_Problem requirements_
Every entry must be repeated exactly. Exclude all pictures.

_Recorded information_
※

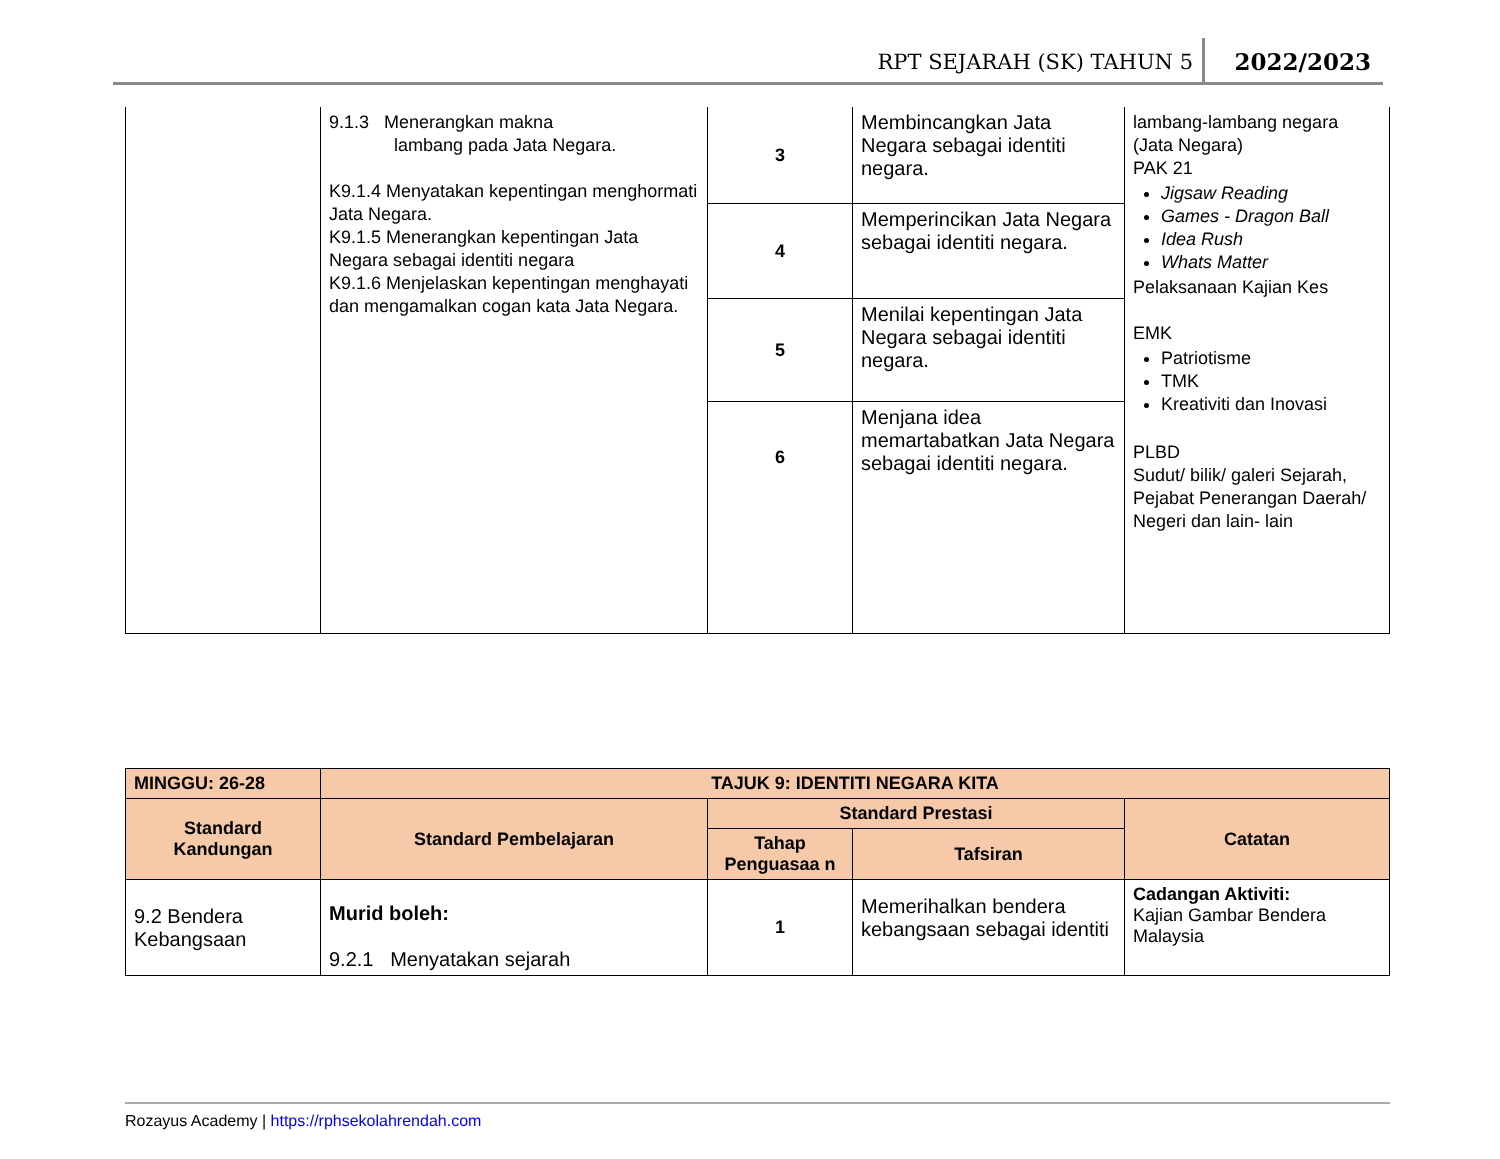RPT SEJARAH (SK) TAHUN 5 2022/2023
| | 9.1.3 Menerangkan makna lambang pada Jata Negara. K9.1.4 Menyatakan kepentingan menghormati Jata Negara. K9.1.5 Menerangkan kepentingan Jata Negara sebagai identiti negara K9.1.6 Menjelaskan kepentingan menghayati dan mengamalkan cogan kata Jata Negara. | 3 | Membincangkan Jata Negara sebagai identiti negara. | lambang-lambang negara (Jata Negara) PAK 21 Jigsaw Reading Games - Dragon Ball Idea Rush Whats Matter Pelaksanaan Kajian Kes EMK Patriotisme TMK Kreativiti dan Inovasi PLBD Sudut/ bilik/ galeri Sejarah, Pejabat Penerangan Daerah/ Negeri dan lain- lain |
| | | 4 | Memperincikan Jata Negara sebagai identiti negara. | |
| | | 5 | Menilai kepentingan Jata Negara sebagai identiti negara. | |
| | | 6 | Menjana idea memartabatkan Jata Negara sebagai identiti negara. | |
| MINGGU: 26-28 | TAJUK 9: IDENTITI NEGARA KITA | | | |
| --- | --- | --- | --- | --- |
| Standard Kandungan | Standard Pembelajaran | Standard Prestasi | | Catatan |
| | | Tahap Penguasaa n | Tafsiran | |
| 9.2 Bendera Kebangsaan | Murid boleh: 9.2.1 Menyatakan sejarah | 1 | Memerihalkan bendera kebangsaan sebagai identiti | Cadangan Aktiviti: Kajian Gambar Bendera Malaysia |
Rozayus Academy | https://rphsekolahrendah.com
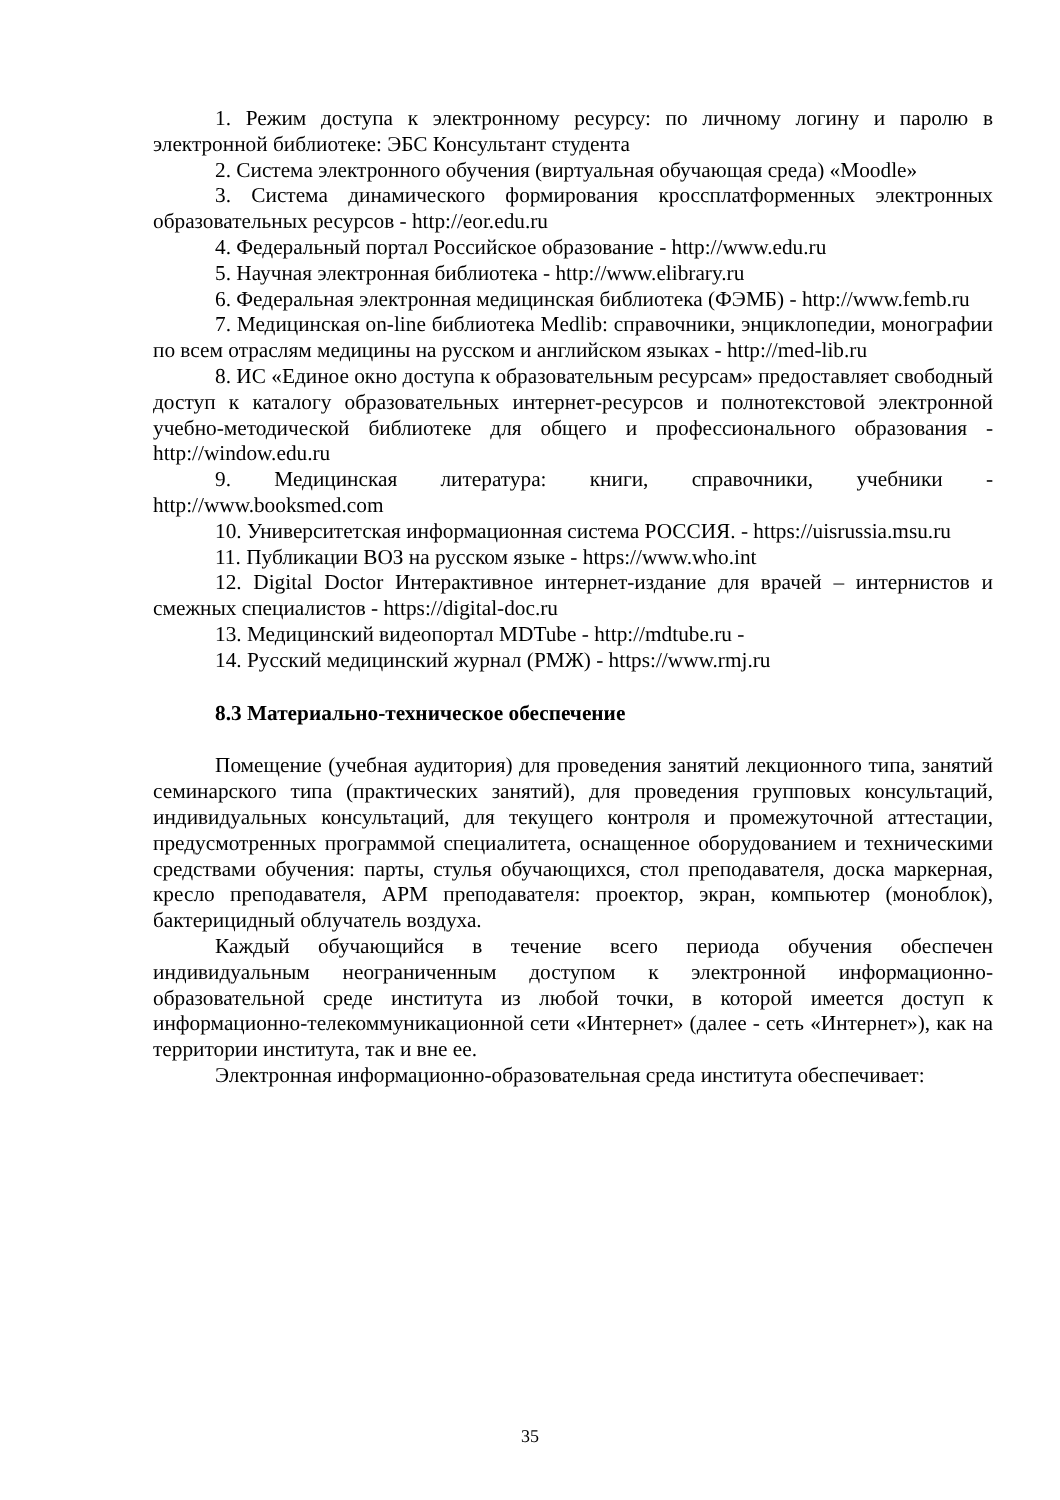1. Режим доступа к электронному ресурсу: по личному логину и паролю в электронной библиотеке: ЭБС Консультант студента
2. Система электронного обучения (виртуальная обучающая среда) «Moodle»
3. Система динамического формирования кроссплатформенных электронных образовательных ресурсов - http://eor.edu.ru
4. Федеральный портал Российское образование - http://www.edu.ru
5. Научная электронная библиотека - http://www.elibrary.ru
6. Федеральная электронная медицинская библиотека (ФЭМБ) - http://www.femb.ru
7. Медицинская on-line библиотека Medlib: справочники, энциклопедии, монографии по всем отраслям медицины на русском и английском языках - http://med-lib.ru
8. ИС «Единое окно доступа к образовательным ресурсам» предоставляет свободный доступ к каталогу образовательных интернет-ресурсов и полнотекстовой электронной учебно-методической библиотеке для общего и профессионального образования - http://window.edu.ru
9. Медицинская литература: книги, справочники, учебники - http://www.booksmed.com
10. Университетская информационная система РОССИЯ. - https://uisrussia.msu.ru
11. Публикации ВОЗ на русском языке - https://www.who.int
12. Digital Doctor Интерактивное интернет-издание для врачей – интернистов и смежных специалистов - https://digital-doc.ru
13. Медицинский видеопортал MDTube - http://mdtube.ru -
14. Русский медицинский журнал (РМЖ) - https://www.rmj.ru
8.3 Материально-техническое обеспечение
Помещение (учебная аудитория) для проведения занятий лекционного типа, занятий семинарского типа (практических занятий), для проведения групповых консультаций, индивидуальных консультаций, для текущего контроля и промежуточной аттестации, предусмотренных программой специалитета, оснащенное оборудованием и техническими средствами обучения: парты, стулья обучающихся, стол преподавателя, доска маркерная, кресло преподавателя, АРМ преподавателя: проектор, экран, компьютер (моноблок), бактерицидный облучатель воздуха.
Каждый обучающийся в течение всего периода обучения обеспечен индивидуальным неограниченным доступом к электронной информационно-образовательной среде института из любой точки, в которой имеется доступ к информационно-телекоммуникационной сети «Интернет» (далее - сеть «Интернет»), как на территории института, так и вне ее.
Электронная информационно-образовательная среда института обеспечивает:
35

※

_Response_
RPT SEJARAH (SK) TAHUN 5 2022/2023
| | 9.1.3 Menerangkan makna lambang pada Jata Negara. K9.1.4 Menyatakan kepentingan menghormati Jata Negara. K9.1.5 Menerangkan kepentingan Jata Negara sebagai identiti negara K9.1.6 Menjelaskan kepentingan menghayati dan mengamalkan cogan kata Jata Negara. | 3 | Membincangkan Jata Negara sebagai identiti negara. | lambang-lambang negara (Jata Negara) PAK 21 Jigsaw Reading Games - Dragon Ball Idea Rush Whats Matter Pelaksanaan Kajian Kes EMK Patriotisme TMK Kreativiti dan Inovasi PLBD Sudut/ bilik/ galeri Sejarah, Pejabat Penerangan Daerah/ Negeri dan lain- lain |
| | | 4 | Memperincikan Jata Negara sebagai identiti negara. | |
| | | 5 | Menilai kepentingan Jata Negara sebagai identiti negara. | |
| | | 6 | Menjana idea memartabatkan Jata Negara sebagai identiti negara. | |
| MINGGU: 26-28 | TAJUK 9: IDENTITI NEGARA KITA | | | |
| --- | --- | --- | --- | --- |
| Standard Kandungan | Standard Pembelajaran | Standard Prestasi | | Catatan |
| | | Tahap Penguasaa n | Tafsiran | |
| 9.2 Bendera Kebangsaan | Murid boleh: 9.2.1 Menyatakan sejarah | 1 | Memerihalkan bendera kebangsaan sebagai identiti | Cadangan Aktiviti: Kajian Gambar Bendera Malaysia |
Rozayus Academy | https://rphsekolahrendah.com
1. Режим доступа к электронному ресурсу: по личному логину и паролю в электронной библиотеке: ЭБС Консультант студента
2. Система электронного обучения (виртуальная обучающая среда) «Moodle»
3. Система динамического формирования кроссплатформенных электронных образовательных ресурсов - http://eor.edu.ru
4. Федеральный портал Российское образование - http://www.edu.ru
5. Научная электронная библиотека - http://www.elibrary.ru
6. Федеральная электронная медицинская библиотека (ФЭМБ) - http://www.femb.ru
7. Медицинская on-line библиотека Medlib: справочники, энциклопедии, монографии по всем отраслям медицины на русском и английском языках - http://med-lib.ru
8. ИС «Единое окно доступа к образовательным ресурсам» предоставляет свободный доступ к каталогу образовательных интернет-ресурсов и полнотекстовой электронной учебно-методической библиотеке для общего и профессионального образования - http://window.edu.ru
9. Медицинская литература: книги, справочники, учебники - http://www.booksmed.com
10. Университетская информационная система РОССИЯ. - https://uisrussia.msu.ru
11. Публикации ВОЗ на русском языке - https://www.who.int
12. Digital Doctor Интерактивное интернет-издание для врачей – интернистов и смежных специалистов - https://digital-doc.ru
13. Медицинский видеопортал MDTube - http://mdtube.ru -
14. Русский медицинский журнал (РМЖ) - https://www.rmj.ru
8.3 Материально-техническое обеспечение
Помещение (учебная аудитория) для проведения занятий лекционного типа, занятий семинарского типа (практических занятий), для проведения групповых консультаций, индивидуальных консультаций, для текущего контроля и промежуточной аттестации, предусмотренных программой специалитета, оснащенное оборудованием и техническими средствами обучения: парты, стулья обучающихся, стол преподавателя, доска маркерная, кресло преподавателя, АРМ преподавателя: проектор, экран, компьютер (моноблок), бактерицидный облучатель воздуха.
Каждый обучающийся в течение всего периода обучения обеспечен индивидуальным неограниченным доступом к электронной информационно-образовательной среде института из любой точки, в которой имеется доступ к информационно-телекоммуникационной сети «Интернет» (далее - сеть «Интернет»), как на территории института, так и вне ее.
Электронная информационно-образовательная среда института обеспечивает:
35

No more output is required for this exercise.